§ **Activity**:
Please say how many lines in the entries below hold the string "list", with no other words.

**********

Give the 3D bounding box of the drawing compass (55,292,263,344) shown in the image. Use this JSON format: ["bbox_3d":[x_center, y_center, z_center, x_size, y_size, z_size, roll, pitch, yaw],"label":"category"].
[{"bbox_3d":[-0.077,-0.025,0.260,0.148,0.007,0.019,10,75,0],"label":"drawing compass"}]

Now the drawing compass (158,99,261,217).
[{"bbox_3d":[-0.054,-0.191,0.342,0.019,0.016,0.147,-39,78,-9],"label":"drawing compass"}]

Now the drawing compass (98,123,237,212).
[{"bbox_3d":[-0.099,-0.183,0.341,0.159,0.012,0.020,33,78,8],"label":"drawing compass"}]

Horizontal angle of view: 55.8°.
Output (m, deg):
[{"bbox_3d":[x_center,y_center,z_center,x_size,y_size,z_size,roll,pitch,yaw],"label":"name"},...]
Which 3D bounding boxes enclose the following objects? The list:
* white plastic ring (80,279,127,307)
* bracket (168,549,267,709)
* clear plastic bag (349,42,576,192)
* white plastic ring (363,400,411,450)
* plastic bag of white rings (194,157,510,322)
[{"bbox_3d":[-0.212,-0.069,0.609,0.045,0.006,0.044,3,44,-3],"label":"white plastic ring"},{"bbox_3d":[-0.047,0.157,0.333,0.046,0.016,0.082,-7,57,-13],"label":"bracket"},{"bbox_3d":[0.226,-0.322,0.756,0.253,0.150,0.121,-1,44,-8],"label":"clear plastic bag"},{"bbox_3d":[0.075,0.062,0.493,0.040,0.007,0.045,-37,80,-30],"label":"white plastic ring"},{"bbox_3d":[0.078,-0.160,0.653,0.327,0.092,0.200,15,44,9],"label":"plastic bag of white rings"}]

**********

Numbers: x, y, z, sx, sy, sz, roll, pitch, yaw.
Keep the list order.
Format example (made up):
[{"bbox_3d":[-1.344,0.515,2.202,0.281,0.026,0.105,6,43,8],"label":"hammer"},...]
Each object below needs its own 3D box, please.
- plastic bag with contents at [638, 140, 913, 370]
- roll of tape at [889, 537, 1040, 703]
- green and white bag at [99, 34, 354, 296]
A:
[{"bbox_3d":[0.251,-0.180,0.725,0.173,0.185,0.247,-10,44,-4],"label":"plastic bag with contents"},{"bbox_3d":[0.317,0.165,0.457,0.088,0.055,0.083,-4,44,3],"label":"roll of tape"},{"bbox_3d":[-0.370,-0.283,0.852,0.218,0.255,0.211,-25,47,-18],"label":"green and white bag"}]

**********

§ **Answer to this problem**:
2